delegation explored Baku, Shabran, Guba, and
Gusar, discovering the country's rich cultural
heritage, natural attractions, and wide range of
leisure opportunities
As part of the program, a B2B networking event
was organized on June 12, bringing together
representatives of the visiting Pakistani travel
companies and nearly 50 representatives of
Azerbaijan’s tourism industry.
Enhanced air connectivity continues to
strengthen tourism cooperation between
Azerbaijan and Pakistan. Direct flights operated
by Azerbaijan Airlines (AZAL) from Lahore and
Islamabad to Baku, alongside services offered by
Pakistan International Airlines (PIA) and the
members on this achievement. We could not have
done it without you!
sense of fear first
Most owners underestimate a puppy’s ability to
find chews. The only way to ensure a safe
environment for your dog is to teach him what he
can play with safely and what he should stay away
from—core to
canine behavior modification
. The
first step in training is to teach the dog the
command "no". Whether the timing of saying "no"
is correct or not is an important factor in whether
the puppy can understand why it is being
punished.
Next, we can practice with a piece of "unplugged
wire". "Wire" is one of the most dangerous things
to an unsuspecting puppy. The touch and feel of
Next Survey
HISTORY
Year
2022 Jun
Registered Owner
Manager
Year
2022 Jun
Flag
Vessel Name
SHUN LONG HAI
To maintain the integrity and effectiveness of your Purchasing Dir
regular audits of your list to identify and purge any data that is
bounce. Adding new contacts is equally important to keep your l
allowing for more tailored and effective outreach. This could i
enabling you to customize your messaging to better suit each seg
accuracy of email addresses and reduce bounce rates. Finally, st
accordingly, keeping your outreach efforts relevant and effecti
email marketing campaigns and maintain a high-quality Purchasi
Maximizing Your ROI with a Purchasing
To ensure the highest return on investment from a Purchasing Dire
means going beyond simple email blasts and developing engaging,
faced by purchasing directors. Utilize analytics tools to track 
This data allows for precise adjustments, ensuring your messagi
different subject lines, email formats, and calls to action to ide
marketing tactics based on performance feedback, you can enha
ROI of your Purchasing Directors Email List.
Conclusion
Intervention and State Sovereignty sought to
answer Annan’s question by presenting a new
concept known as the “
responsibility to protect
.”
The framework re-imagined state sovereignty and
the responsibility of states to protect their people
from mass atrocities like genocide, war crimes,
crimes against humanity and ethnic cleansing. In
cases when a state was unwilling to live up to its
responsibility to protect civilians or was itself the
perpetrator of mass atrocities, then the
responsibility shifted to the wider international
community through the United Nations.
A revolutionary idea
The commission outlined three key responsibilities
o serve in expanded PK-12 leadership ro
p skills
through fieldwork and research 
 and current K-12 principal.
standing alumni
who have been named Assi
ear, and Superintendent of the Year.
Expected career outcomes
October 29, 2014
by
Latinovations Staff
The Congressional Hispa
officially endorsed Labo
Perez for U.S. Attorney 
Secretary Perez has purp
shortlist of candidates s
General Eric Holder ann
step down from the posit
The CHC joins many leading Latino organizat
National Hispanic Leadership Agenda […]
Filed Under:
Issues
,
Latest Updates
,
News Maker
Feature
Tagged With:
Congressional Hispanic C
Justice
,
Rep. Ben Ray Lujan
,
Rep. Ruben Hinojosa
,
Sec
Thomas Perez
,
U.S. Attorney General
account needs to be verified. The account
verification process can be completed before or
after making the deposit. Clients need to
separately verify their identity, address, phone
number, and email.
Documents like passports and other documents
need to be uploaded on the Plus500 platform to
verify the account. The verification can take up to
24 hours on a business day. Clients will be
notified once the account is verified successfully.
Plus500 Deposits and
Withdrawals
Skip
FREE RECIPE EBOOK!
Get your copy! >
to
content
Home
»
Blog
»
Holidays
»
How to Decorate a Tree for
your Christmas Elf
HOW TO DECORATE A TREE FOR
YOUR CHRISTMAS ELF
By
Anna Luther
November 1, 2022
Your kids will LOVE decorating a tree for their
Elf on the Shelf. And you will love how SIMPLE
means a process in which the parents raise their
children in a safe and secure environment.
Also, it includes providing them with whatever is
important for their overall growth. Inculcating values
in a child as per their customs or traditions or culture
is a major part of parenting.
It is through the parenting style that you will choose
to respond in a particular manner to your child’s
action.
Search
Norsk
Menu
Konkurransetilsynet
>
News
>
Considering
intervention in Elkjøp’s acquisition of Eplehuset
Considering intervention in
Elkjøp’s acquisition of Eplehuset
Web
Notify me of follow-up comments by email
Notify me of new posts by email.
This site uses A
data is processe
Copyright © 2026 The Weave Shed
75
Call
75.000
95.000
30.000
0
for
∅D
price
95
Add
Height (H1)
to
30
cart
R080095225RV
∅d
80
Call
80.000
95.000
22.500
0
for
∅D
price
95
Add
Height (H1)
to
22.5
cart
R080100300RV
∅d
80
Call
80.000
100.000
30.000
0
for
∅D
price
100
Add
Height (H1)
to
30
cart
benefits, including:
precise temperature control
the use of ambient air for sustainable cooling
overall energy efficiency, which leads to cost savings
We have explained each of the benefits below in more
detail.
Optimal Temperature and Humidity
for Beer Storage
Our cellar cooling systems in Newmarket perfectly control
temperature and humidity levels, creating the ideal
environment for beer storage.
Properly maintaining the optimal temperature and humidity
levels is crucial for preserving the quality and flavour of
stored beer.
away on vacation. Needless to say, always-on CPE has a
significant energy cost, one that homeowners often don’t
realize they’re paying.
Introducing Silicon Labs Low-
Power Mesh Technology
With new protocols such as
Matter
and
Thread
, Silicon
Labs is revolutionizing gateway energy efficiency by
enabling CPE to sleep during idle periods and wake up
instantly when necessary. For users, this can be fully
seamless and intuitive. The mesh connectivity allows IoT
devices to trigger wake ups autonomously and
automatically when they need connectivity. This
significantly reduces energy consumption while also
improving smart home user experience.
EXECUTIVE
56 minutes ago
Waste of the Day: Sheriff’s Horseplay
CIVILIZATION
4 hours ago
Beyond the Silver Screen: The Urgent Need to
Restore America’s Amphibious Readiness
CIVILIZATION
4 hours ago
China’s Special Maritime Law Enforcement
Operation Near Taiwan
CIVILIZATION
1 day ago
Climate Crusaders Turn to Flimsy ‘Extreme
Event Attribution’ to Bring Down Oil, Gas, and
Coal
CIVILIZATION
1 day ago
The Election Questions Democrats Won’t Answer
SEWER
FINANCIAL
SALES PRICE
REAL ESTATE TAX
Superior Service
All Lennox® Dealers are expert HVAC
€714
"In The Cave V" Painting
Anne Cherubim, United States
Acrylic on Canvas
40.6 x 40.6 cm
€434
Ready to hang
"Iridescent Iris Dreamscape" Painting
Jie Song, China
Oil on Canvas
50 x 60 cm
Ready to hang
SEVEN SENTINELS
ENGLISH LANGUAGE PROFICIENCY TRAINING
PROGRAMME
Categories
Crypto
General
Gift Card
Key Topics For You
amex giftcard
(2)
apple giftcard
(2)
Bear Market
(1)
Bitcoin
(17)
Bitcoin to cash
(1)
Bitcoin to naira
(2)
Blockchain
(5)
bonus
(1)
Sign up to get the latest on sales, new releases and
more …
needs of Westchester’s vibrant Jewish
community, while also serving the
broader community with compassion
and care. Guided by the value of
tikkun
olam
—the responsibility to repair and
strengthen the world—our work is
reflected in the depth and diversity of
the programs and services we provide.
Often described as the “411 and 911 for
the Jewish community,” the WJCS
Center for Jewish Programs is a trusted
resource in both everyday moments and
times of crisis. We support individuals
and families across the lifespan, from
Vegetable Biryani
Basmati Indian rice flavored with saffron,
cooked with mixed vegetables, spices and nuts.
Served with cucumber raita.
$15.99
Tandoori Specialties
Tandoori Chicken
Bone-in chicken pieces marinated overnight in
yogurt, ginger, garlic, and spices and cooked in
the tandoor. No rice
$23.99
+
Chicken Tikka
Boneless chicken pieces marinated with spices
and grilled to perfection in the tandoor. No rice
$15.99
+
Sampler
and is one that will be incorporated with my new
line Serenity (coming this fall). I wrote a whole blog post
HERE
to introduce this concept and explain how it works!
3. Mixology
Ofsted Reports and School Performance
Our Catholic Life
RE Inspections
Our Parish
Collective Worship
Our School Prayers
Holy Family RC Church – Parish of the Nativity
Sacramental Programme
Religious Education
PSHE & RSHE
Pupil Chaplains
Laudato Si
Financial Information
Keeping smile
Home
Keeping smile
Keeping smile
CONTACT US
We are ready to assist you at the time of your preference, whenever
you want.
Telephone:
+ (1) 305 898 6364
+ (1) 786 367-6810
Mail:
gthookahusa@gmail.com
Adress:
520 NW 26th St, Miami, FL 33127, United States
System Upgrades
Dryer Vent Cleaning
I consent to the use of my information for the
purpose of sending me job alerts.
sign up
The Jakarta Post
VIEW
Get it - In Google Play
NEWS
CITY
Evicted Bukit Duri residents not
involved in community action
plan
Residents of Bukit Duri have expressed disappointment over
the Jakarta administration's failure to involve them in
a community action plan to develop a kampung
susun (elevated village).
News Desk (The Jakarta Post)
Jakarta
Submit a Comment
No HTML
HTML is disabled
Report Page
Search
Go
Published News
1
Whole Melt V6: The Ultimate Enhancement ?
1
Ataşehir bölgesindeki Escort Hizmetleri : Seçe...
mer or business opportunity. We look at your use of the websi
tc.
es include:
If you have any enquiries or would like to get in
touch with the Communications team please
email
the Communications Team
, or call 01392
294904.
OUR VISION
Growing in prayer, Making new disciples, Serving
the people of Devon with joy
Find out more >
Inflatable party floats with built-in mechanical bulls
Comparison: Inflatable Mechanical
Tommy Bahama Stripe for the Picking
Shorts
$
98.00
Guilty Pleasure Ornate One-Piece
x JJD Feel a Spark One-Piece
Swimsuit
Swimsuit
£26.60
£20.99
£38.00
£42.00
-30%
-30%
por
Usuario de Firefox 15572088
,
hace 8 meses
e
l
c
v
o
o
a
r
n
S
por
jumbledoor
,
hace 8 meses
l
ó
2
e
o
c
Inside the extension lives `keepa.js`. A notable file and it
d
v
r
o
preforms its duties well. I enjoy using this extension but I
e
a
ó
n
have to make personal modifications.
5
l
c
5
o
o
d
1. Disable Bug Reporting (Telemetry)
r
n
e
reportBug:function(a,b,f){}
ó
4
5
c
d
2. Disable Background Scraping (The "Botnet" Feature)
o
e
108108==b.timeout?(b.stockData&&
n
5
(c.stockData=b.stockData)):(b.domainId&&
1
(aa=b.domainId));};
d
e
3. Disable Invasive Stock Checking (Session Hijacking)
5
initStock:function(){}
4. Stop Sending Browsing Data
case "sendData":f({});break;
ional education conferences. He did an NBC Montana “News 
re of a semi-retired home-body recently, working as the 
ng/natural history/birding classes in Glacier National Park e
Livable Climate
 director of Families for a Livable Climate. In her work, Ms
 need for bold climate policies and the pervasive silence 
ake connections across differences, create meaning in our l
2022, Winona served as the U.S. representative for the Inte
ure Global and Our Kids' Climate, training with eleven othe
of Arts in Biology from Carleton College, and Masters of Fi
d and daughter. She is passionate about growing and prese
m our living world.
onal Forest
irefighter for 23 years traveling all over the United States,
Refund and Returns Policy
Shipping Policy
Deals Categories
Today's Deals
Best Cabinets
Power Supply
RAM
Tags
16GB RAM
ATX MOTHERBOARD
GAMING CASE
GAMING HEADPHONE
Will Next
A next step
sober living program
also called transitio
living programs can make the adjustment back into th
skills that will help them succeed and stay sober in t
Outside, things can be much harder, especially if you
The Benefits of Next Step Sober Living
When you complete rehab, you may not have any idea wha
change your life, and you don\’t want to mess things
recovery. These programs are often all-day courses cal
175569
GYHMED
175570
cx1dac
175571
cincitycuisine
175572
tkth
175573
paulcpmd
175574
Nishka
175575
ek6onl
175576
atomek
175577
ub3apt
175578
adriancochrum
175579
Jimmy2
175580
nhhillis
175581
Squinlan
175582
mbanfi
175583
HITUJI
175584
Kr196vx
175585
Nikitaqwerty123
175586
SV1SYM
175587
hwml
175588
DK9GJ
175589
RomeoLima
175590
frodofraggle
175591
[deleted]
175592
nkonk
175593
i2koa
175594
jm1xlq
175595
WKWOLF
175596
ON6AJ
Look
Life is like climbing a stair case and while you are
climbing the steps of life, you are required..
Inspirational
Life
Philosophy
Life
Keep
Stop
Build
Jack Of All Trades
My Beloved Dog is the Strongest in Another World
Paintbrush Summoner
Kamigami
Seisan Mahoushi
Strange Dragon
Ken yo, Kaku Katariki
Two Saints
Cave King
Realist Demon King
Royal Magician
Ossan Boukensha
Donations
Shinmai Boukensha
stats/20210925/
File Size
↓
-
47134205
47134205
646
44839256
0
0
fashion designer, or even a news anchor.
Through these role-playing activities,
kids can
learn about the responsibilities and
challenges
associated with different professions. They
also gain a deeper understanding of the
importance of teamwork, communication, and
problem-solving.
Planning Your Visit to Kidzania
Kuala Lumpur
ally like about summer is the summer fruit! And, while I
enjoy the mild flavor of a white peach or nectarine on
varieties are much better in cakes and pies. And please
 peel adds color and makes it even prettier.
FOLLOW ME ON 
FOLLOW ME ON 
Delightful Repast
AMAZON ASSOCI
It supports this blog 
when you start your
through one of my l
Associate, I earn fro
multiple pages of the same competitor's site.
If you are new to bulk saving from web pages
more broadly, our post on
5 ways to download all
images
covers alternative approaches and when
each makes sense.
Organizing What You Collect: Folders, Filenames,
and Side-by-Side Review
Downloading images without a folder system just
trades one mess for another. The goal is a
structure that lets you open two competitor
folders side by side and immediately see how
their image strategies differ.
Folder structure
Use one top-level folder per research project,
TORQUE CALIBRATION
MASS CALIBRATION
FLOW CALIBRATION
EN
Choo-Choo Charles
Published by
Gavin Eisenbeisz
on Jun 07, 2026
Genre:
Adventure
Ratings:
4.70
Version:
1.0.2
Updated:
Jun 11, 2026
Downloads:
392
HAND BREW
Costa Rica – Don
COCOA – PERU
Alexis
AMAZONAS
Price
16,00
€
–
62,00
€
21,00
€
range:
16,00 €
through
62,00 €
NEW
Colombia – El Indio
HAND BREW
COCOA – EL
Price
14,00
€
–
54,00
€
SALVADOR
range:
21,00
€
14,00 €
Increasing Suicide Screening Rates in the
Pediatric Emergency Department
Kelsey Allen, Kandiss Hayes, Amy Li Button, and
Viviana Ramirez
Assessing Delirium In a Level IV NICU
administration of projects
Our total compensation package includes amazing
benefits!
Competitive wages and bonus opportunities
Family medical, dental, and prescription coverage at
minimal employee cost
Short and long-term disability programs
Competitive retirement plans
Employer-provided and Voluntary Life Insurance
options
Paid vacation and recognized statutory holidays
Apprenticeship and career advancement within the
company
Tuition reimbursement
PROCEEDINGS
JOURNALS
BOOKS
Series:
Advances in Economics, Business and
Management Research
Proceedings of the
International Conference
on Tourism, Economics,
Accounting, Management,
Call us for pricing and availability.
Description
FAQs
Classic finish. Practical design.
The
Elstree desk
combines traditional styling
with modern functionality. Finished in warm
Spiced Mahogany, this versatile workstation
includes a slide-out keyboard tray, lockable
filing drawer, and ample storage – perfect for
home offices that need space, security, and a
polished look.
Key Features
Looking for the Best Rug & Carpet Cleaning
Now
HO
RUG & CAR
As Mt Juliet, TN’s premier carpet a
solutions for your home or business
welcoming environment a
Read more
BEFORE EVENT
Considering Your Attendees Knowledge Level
━━━
Work instruction: Retype the entries character for character, from the first line of the entries through the line containing "Azerbaijan and Pakistan.", inclusive.

Exercise solution:
delegation explored Baku, Shabran, Guba, and
Gusar, discovering the country's rich cultural
heritage, natural attractions, and wide range of
leisure opportunities
As part of the program, a B2B networking event
was organized on June 12, bringing together
representatives of the visiting Pakistani travel
companies and nearly 50 representatives of
Azerbaijan’s tourism industry.
Enhanced air connectivity continues to
strengthen tourism cooperation between
Azerbaijan and Pakistan. Direct flights operated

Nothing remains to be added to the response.